Case No. BK13-40219-TJM.


United States Bankruptcy Court, D. Nebraska.


TIMOTHY J. MAHONEY, Bankruptcy Judge.

A final hearing was held in Lincoln, Nebraska, on February 27, 2013, regarding Fil. #16, Motion Seeking an Order Authorizing the Use of Cash Collateral and Granting of Adequate Protection, filed by the debtor and Fil. #25, Objection to Emergency Motion Seeking an Order Authorizing the Use of Cash Collateral and Granting of Adequate Protection, filed by Alger Cattle Company, LLC. Robert Craig and Anna Bednar appeared for the debtor and James Overcash and Frank Mihulka appeared for Alger Cattle Company, LLC.

The debtor operates a commercial cattle business. It has a cow-calf herd and raises and sells bulls. It filed for Chapter 11 protection on February 6, 2013. It requests the use of cash collateral, that is, the proceeds of the sale of bulls in February of 2013 in the amount of $1,069,907.00 plus proceeds of the sale of animals during the next few months, plus the proceeds of an insurance policy. The time period requested for use of the cash collateral is from February 6 through the week of June 16, 2013. Alger Cattle Company, LLC, has a lien on the cattle, proceeds, and all other personal property. It objects that its interest in the collateral is not adequately protected if debtor is allowed to use the sale proceeds.

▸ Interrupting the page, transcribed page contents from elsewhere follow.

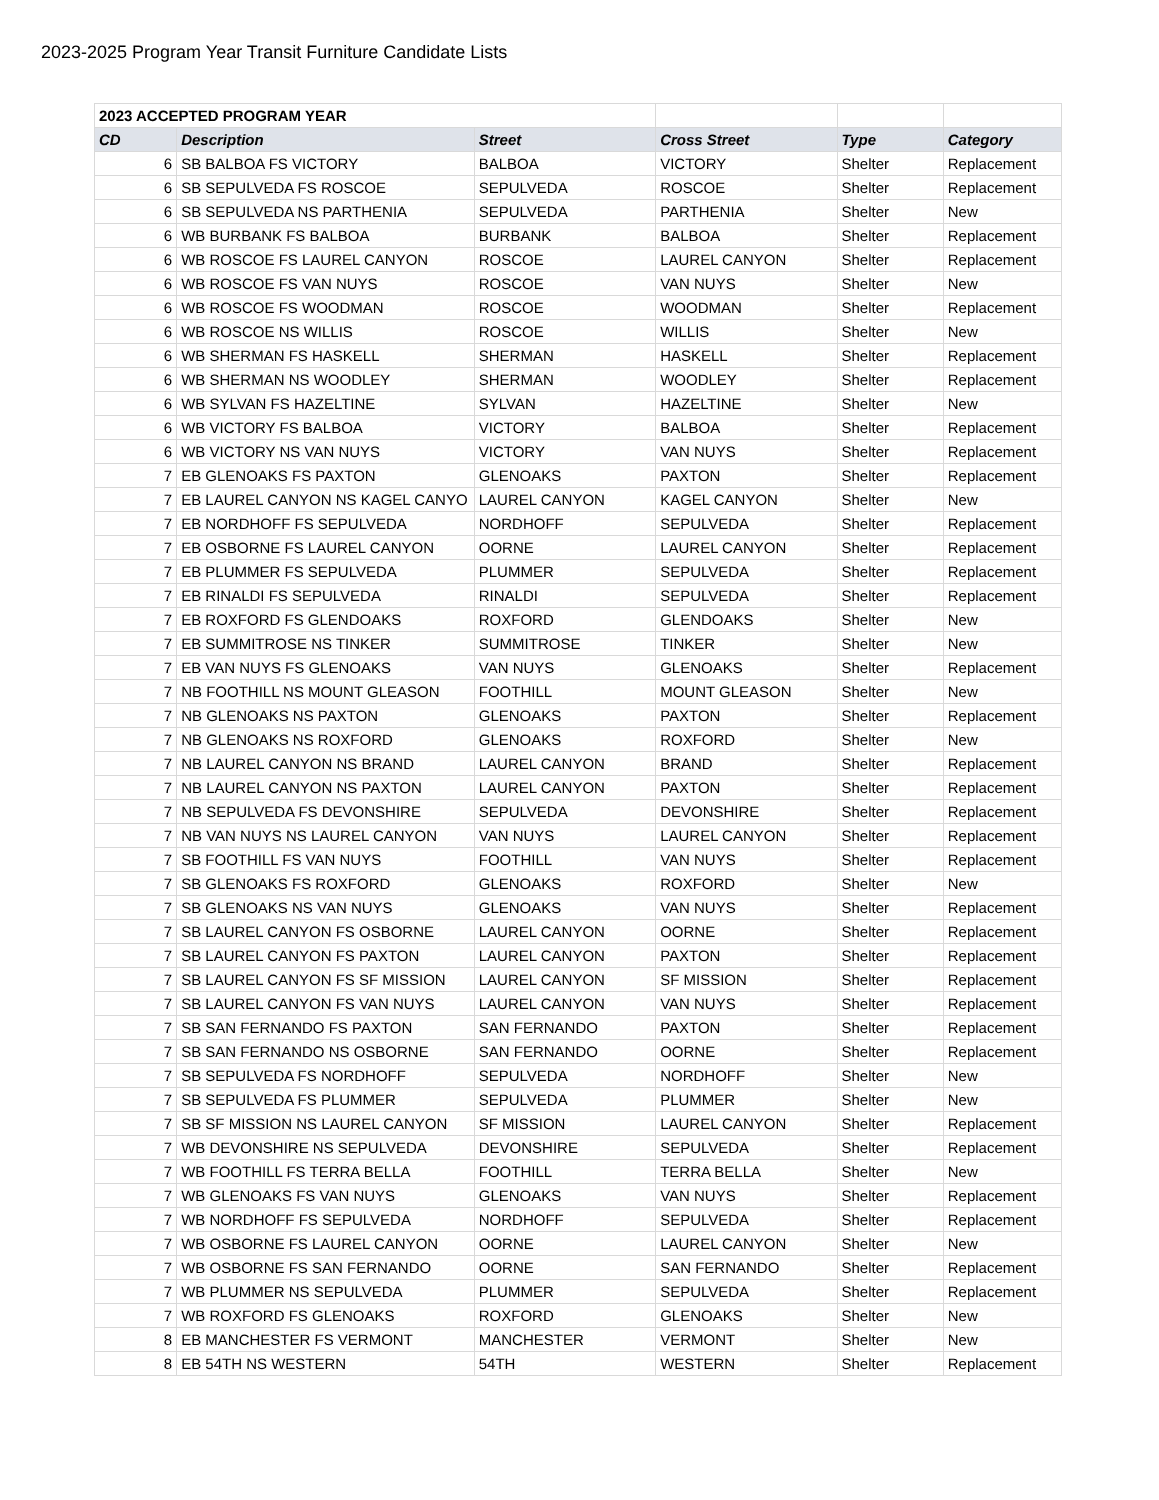2023-2025 Program Year Transit Furniture Candidate Lists
| 2023 ACCEPTED PROGRAM YEAR | | | | | |
| CD | Description | Street | Cross Street | Type | Category |
| 6 | SB BALBOA FS VICTORY | BALBOA | VICTORY | Shelter | Replacement |
| 6 | SB SEPULVEDA FS ROSCOE | SEPULVEDA | ROSCOE | Shelter | Replacement |
| 6 | SB SEPULVEDA NS PARTHENIA | SEPULVEDA | PARTHENIA | Shelter | New |
| 6 | WB BURBANK FS BALBOA | BURBANK | BALBOA | Shelter | Replacement |
| 6 | WB ROSCOE FS LAUREL CANYON | ROSCOE | LAUREL CANYON | Shelter | Replacement |
| 6 | WB ROSCOE FS VAN NUYS | ROSCOE | VAN NUYS | Shelter | New |
| 6 | WB ROSCOE FS WOODMAN | ROSCOE | WOODMAN | Shelter | Replacement |
| 6 | WB ROSCOE NS WILLIS | ROSCOE | WILLIS | Shelter | New |
| 6 | WB SHERMAN FS HASKELL | SHERMAN | HASKELL | Shelter | Replacement |
| 6 | WB SHERMAN NS WOODLEY | SHERMAN | WOODLEY | Shelter | Replacement |
| 6 | WB SYLVAN FS HAZELTINE | SYLVAN | HAZELTINE | Shelter | New |
| 6 | WB VICTORY FS BALBOA | VICTORY | BALBOA | Shelter | Replacement |
| 6 | WB VICTORY NS VAN NUYS | VICTORY | VAN NUYS | Shelter | Replacement |
| 7 | EB GLENOAKS FS PAXTON | GLENOAKS | PAXTON | Shelter | Replacement |
| 7 | EB LAUREL CANYON NS KAGEL CANYO | LAUREL CANYON | KAGEL CANYON | Shelter | New |
| 7 | EB NORDHOFF FS SEPULVEDA | NORDHOFF | SEPULVEDA | Shelter | Replacement |
| 7 | EB OSBORNE FS LAUREL CANYON | OORNE | LAUREL CANYON | Shelter | Replacement |
| 7 | EB PLUMMER FS SEPULVEDA | PLUMMER | SEPULVEDA | Shelter | Replacement |
| 7 | EB RINALDI FS SEPULVEDA | RINALDI | SEPULVEDA | Shelter | Replacement |
| 7 | EB ROXFORD FS GLENDOAKS | ROXFORD | GLENDOAKS | Shelter | New |
| 7 | EB SUMMITROSE NS TINKER | SUMMITROSE | TINKER | Shelter | New |
| 7 | EB VAN NUYS FS GLENOAKS | VAN NUYS | GLENOAKS | Shelter | Replacement |
| 7 | NB FOOTHILL NS MOUNT GLEASON | FOOTHILL | MOUNT GLEASON | Shelter | New |
| 7 | NB GLENOAKS NS PAXTON | GLENOAKS | PAXTON | Shelter | Replacement |
| 7 | NB GLENOAKS NS ROXFORD | GLENOAKS | ROXFORD | Shelter | New |
| 7 | NB LAUREL CANYON NS BRAND | LAUREL CANYON | BRAND | Shelter | Replacement |
| 7 | NB LAUREL CANYON NS PAXTON | LAUREL CANYON | PAXTON | Shelter | Replacement |
| 7 | NB SEPULVEDA FS DEVONSHIRE | SEPULVEDA | DEVONSHIRE | Shelter | Replacement |
| 7 | NB VAN NUYS NS LAUREL CANYON | VAN NUYS | LAUREL CANYON | Shelter | Replacement |
| 7 | SB FOOTHILL FS VAN NUYS | FOOTHILL | VAN NUYS | Shelter | Replacement |
| 7 | SB GLENOAKS FS ROXFORD | GLENOAKS | ROXFORD | Shelter | New |
| 7 | SB GLENOAKS NS VAN NUYS | GLENOAKS | VAN NUYS | Shelter | Replacement |
| 7 | SB LAUREL CANYON FS OSBORNE | LAUREL CANYON | OORNE | Shelter | Replacement |
| 7 | SB LAUREL CANYON FS PAXTON | LAUREL CANYON | PAXTON | Shelter | Replacement |
| 7 | SB LAUREL CANYON FS SF MISSION | LAUREL CANYON | SF MISSION | Shelter | Replacement |
| 7 | SB LAUREL CANYON FS VAN NUYS | LAUREL CANYON | VAN NUYS | Shelter | Replacement |
| 7 | SB SAN FERNANDO FS PAXTON | SAN FERNANDO | PAXTON | Shelter | Replacement |
| 7 | SB SAN FERNANDO NS OSBORNE | SAN FERNANDO | OORNE | Shelter | Replacement |
| 7 | SB SEPULVEDA FS NORDHOFF | SEPULVEDA | NORDHOFF | Shelter | New |
| 7 | SB SEPULVEDA FS PLUMMER | SEPULVEDA | PLUMMER | Shelter | New |
| 7 | SB SF MISSION NS LAUREL CANYON | SF MISSION | LAUREL CANYON | Shelter | Replacement |
| 7 | WB DEVONSHIRE NS SEPULVEDA | DEVONSHIRE | SEPULVEDA | Shelter | Replacement |
| 7 | WB FOOTHILL FS TERRA BELLA | FOOTHILL | TERRA BELLA | Shelter | New |
| 7 | WB GLENOAKS FS VAN NUYS | GLENOAKS | VAN NUYS | Shelter | Replacement |
| 7 | WB NORDHOFF FS SEPULVEDA | NORDHOFF | SEPULVEDA | Shelter | Replacement |
| 7 | WB OSBORNE FS LAUREL CANYON | OORNE | LAUREL CANYON | Shelter | New |
| 7 | WB OSBORNE FS SAN FERNANDO | OORNE | SAN FERNANDO | Shelter | Replacement |
| 7 | WB PLUMMER NS SEPULVEDA | PLUMMER | SEPULVEDA | Shelter | Replacement |
| 7 | WB ROXFORD FS GLENOAKS | ROXFORD | GLENOAKS | Shelter | New |
| 8 | EB MANCHESTER FS VERMONT | MANCHESTER | VERMONT | Shelter | New |
| 8 | EB 54TH NS WESTERN | 54TH | WESTERN | Shelter | Replacement |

In support of its motion, the debtor submitted Fil. #45, identified as a weekly cash flow projection. The projection must be reduced by $125,000.00 for the week of May 5, 2013, and $5,656.00 for the week of May 19, 2013, because of addition errors. After such reduction, the total estimated cash receipts for the period is $1,539,757.00 instead of $1,670,413.00. Assuming all the expense numbers are correct, the Estimated Cumulative Discretionary Cash Flow, the bottom line on Fil. #45, is $99,985.00 rather than $230,640.00 at the end of the period following the June 16, 2013, week.

Exhibit 5 to Fil. #46 is the January 31, 2013, report of a number of animals in the herd and the total value of the herd. It shows 3,812 head valued at $5,229,200.00.

Fil. #49, the "demonstrative exhibit," shows herd numbers and herd values on a monthly basis over the years 2009 through 2012 plus the month of January 2013. It shows the four-year average per month value for February and thereafter with January 2013 included for the January monthly average. However, the reality is that $1,069,907.00 worth of cattle were sold in February 2013. To determine the February 2013 average value, without more information on the number of head added during February, the $1,069,907.00 must be subtracted from the January actual value to obtain the February number to be used for the five-year average. That February number is $4,159,293.00. With it, the average for February is $5,257,468.00. The difference between the January average of $5,261,090.00 and the February average of $5,257,468.00 is a negative $3,662.00, not a positive $302,813.00 as shown on Fil. #49. Because of the reduction in the herd size resulting from the February 2013 sales, it is likely that the increases in the herd's value going forward will not reach the increases shown in the last column of Filing 49.

It is pure speculation to attempt to determine the average increase or decrease in the herd's value between now and June 16, 2013, because there is no evidence of the future market value of the cows or the bulls and no evidence of the actual number of animals at the end of February 2013.

Exhibit #49 uses a four-year average to determine monthly herd values. Those average values for the next several months are significantly higher than the five-year average for February and there is no evidence that such significantly higher value can be attained or maintained.

The obligation of the debtor is to adequately protect the value of the collateral on the petition date. The Bankruptcy Code "specifically ensures the protection of a secured creditor's assets against any decrease in value from the beginning of the automatic stay, and, because the stay is instituted the moment the petition is filed, the protection from depreciation also begins at that moment." Chase Manhattan Bank USA NA v. Stembridge (In re Stembridge), 394 F.3d 383, 387 (5th Cir. 2004). "This is the tradeoff the automatic stay creates for creditors and debtors: creditors are prevented from seizing their secured assets in order to provide debtors with `breathing room' to reorganize; in return, the creditors' present value is preserved throughout the reorganization through adequate protection (and priority of its claim)." Id. The closest date to the petition date for which there is evidence of value is January 31, 2013. Fil. #49 shows the value of the herd on that date was $5,229,200.00. The value in February is reduced by the February sale proceeds, which is the money debtor wants to use for operations between now and June 2013. The petition date value is not being protected under the proposal, even if the third-party contribution of $200,000 is made available.

IT IS ORDERED that the motion for use of cash collateral, Fil. #16, is denied.